(Saved entries)

^^^^

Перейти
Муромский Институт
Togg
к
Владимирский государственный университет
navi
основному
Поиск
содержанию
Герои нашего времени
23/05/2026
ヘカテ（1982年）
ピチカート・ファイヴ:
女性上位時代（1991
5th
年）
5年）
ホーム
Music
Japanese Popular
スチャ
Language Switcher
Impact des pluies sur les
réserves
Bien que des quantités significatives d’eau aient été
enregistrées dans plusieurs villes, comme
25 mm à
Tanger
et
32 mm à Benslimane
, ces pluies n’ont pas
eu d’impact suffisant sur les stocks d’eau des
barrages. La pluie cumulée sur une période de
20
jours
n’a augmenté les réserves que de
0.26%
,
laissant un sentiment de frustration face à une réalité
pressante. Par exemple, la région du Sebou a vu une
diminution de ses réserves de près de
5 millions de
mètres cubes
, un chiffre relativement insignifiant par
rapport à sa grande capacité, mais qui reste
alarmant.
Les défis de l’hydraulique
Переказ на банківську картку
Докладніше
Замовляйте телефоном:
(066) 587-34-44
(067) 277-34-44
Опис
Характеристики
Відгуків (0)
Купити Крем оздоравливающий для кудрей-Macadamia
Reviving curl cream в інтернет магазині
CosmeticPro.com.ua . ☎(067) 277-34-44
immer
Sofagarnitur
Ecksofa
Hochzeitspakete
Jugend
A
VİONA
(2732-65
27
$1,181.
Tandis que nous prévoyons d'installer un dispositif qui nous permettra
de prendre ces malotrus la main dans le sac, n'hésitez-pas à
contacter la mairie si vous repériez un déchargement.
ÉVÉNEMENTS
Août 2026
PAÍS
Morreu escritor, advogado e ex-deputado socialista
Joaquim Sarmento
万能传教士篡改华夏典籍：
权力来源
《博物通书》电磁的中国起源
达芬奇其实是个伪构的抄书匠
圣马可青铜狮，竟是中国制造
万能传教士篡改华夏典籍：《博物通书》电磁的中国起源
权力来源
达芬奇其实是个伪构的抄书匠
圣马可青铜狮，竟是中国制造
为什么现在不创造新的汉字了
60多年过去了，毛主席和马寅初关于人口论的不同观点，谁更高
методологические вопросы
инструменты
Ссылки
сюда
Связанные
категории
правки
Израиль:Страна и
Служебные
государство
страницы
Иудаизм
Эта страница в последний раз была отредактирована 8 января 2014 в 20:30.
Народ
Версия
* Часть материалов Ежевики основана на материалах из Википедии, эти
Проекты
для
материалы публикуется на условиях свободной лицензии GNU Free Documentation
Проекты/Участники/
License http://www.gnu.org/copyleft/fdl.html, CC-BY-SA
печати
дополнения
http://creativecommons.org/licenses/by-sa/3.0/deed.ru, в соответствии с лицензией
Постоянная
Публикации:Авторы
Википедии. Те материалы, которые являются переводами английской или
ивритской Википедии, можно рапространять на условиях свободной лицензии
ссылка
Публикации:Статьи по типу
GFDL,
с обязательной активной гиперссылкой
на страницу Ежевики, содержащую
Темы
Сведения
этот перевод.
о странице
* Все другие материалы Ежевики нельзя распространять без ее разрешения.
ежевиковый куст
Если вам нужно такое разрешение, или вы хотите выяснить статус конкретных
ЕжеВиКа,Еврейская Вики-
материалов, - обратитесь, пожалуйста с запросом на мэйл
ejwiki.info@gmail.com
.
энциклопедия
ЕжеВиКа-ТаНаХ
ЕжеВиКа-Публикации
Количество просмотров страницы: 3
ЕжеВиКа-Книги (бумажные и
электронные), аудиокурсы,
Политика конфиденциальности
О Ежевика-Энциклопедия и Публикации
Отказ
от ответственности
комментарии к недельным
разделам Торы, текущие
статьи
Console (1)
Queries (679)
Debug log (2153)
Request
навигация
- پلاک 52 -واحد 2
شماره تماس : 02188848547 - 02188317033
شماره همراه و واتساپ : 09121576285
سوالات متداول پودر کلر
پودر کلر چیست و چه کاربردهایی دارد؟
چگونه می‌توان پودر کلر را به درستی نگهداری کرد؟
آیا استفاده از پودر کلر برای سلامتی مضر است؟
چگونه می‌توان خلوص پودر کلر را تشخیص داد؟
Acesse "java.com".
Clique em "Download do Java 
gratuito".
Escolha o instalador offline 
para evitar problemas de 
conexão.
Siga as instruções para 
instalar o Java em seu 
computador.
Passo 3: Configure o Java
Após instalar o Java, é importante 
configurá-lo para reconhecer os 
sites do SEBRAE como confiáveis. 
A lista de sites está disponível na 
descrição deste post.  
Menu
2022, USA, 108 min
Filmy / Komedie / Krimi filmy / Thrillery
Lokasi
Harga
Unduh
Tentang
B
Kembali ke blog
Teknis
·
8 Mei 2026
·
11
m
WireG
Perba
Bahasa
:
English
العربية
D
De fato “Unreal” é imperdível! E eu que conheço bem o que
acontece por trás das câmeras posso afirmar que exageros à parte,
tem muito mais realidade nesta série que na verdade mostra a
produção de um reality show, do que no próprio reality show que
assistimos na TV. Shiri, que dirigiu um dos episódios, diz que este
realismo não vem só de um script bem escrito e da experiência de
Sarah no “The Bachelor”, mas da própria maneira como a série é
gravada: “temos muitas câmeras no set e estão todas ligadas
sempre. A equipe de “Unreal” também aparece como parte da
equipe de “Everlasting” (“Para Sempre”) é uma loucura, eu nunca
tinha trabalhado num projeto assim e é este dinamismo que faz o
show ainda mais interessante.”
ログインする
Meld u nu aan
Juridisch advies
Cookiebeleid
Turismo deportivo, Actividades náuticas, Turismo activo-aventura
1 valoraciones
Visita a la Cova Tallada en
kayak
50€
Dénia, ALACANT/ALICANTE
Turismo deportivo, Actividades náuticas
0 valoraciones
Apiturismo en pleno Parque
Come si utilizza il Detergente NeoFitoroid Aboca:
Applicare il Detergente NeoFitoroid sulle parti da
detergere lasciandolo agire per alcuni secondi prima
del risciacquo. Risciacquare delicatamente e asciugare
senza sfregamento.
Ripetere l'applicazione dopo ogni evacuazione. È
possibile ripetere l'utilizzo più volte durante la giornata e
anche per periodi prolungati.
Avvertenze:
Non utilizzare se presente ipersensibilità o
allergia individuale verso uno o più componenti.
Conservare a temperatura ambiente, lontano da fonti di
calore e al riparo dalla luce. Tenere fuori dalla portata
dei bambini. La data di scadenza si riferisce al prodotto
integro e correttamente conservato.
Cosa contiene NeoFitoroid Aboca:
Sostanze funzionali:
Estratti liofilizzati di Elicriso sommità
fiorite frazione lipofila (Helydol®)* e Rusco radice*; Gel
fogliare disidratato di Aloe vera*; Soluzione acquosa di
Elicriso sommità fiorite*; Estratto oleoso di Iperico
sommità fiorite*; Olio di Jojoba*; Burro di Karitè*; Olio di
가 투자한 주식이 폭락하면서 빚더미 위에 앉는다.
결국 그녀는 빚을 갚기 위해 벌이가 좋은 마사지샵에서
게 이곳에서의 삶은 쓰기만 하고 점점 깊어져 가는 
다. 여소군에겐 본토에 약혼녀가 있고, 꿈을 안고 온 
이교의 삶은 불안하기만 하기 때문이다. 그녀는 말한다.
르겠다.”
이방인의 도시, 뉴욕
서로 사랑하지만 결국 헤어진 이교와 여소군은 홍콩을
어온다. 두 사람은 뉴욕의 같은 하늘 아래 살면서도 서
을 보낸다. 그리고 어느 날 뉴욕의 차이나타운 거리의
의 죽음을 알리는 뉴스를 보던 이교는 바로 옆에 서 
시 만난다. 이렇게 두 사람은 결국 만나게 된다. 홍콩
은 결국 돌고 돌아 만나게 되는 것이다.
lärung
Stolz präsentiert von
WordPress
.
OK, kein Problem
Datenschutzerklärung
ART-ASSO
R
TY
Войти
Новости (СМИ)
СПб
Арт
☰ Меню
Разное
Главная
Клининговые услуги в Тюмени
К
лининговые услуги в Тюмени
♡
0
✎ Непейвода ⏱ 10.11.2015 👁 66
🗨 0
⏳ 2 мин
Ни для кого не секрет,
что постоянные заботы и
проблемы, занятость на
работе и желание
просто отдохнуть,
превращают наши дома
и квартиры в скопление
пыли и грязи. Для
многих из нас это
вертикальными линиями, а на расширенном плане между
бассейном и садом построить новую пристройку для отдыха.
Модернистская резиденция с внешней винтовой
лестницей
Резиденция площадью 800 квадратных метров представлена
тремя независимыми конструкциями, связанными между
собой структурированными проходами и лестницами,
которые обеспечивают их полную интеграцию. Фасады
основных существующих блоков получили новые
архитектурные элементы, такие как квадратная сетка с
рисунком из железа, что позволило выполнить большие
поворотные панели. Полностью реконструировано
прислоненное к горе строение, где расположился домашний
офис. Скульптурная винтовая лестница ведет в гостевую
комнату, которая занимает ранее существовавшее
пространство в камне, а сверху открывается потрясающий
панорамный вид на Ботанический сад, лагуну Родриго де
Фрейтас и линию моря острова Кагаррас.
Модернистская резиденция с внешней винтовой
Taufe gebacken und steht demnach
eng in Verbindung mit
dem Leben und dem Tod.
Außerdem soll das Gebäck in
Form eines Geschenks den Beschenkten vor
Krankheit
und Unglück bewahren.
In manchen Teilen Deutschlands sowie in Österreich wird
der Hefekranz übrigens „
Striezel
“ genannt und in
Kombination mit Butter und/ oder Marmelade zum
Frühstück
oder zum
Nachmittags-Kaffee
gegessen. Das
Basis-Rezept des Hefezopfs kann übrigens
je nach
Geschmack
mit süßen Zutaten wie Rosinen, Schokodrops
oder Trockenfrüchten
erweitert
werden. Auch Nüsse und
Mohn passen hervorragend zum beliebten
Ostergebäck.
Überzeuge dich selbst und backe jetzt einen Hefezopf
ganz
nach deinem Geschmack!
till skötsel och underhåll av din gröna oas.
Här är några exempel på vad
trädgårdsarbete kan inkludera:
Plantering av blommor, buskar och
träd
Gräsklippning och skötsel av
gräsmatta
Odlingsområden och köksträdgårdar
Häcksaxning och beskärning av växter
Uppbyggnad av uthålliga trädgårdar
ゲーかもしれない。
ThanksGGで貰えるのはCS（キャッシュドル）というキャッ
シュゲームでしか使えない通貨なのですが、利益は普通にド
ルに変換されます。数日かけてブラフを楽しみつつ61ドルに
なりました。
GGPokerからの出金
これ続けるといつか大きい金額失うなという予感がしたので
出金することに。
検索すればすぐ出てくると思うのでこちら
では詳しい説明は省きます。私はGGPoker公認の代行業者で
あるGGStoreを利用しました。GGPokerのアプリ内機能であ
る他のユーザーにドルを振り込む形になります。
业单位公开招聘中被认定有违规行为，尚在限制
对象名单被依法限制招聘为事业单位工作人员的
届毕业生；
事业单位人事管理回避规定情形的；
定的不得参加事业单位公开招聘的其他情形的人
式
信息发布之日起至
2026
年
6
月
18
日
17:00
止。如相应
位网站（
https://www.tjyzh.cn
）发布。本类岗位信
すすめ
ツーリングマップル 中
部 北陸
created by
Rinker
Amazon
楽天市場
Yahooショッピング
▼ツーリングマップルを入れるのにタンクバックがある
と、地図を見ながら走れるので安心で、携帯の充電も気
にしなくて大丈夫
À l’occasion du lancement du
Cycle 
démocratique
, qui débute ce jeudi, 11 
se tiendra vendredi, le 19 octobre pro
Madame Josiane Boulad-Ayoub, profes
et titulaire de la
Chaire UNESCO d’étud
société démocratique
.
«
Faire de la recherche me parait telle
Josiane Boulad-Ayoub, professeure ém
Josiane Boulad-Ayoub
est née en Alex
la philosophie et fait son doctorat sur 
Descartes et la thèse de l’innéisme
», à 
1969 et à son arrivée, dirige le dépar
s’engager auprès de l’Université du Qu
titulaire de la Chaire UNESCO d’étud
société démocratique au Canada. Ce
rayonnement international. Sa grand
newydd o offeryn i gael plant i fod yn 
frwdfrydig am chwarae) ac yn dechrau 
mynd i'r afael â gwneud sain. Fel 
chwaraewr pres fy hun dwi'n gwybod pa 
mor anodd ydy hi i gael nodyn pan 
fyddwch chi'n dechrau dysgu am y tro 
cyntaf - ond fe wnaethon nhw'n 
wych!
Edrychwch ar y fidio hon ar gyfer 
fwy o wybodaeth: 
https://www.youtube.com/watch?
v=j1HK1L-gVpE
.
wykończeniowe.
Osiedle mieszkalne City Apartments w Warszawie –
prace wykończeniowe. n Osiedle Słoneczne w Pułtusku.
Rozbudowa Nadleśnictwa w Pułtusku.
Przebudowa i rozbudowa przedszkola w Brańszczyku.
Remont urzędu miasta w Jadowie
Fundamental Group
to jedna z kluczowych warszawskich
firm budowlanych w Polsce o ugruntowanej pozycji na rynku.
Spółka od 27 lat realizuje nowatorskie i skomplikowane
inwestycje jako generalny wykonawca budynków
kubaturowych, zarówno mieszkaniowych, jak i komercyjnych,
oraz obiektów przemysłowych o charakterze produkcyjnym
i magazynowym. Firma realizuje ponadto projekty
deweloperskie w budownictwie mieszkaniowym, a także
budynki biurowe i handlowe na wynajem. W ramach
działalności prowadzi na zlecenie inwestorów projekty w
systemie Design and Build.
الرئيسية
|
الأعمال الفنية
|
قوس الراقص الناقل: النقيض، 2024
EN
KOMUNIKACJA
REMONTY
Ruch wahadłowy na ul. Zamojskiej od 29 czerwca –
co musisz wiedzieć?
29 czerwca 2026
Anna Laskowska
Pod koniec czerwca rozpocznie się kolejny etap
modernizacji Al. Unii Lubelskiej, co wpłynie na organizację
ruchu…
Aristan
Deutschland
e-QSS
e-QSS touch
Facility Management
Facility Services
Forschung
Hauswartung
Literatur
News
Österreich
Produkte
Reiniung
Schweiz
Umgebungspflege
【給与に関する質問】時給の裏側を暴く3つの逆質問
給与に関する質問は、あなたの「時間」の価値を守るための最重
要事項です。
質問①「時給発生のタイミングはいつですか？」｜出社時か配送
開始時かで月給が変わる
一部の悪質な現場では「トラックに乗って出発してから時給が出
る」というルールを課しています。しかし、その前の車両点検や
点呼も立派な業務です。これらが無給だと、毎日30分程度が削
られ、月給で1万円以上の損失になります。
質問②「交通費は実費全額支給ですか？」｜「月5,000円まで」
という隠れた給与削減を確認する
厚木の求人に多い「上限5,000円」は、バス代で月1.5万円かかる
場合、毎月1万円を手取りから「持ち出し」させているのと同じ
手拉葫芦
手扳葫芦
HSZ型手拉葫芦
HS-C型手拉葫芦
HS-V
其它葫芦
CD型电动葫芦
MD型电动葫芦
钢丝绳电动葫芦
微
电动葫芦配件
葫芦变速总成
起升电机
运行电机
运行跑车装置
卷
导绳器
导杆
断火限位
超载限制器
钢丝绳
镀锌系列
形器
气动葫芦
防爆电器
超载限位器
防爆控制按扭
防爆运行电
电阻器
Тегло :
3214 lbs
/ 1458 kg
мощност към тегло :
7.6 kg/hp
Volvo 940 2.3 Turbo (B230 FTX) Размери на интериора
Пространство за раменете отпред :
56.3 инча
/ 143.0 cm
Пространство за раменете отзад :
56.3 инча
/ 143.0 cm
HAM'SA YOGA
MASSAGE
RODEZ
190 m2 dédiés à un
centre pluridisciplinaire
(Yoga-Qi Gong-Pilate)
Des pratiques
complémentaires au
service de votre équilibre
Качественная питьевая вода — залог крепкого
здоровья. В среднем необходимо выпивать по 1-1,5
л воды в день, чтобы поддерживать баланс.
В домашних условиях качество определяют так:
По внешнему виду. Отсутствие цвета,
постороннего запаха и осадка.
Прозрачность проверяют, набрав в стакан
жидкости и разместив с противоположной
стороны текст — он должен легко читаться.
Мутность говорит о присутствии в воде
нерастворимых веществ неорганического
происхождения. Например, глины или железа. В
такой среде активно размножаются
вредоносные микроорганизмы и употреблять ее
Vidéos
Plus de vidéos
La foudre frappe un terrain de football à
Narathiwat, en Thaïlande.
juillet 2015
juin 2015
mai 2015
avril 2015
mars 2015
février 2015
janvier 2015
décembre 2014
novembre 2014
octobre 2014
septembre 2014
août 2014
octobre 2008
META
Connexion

^^^^

* **WHAT YOU SHOULD DO**: Print, from the entries above, the line with "0 valoraciones", the line with "integro e correttamente conservato." and all lines between them, exactly and with nothing else.

* **COMPLETED EXERCISE**:
0 valoraciones
Apiturismo en pleno Parque
Come si utilizza il Detergente NeoFitoroid Aboca:
Applicare il Detergente NeoFitoroid sulle parti da
detergere lasciandolo agire per alcuni secondi prima
del risciacquo. Risciacquare delicatamente e asciugare
senza sfregamento.
Ripetere l'applicazione dopo ogni evacuazione. È
possibile ripetere l'utilizzo più volte durante la giornata e
anche per periodi prolungati.
Avvertenze:
Non utilizzare se presente ipersensibilità o
allergia individuale verso uno o più componenti.
Conservare a temperatura ambiente, lontano da fonti di
calore e al riparo dalla luce. Tenere fuori dalla portata
dei bambini. La data di scadenza si riferisce al prodotto
integro e correttamente conservato.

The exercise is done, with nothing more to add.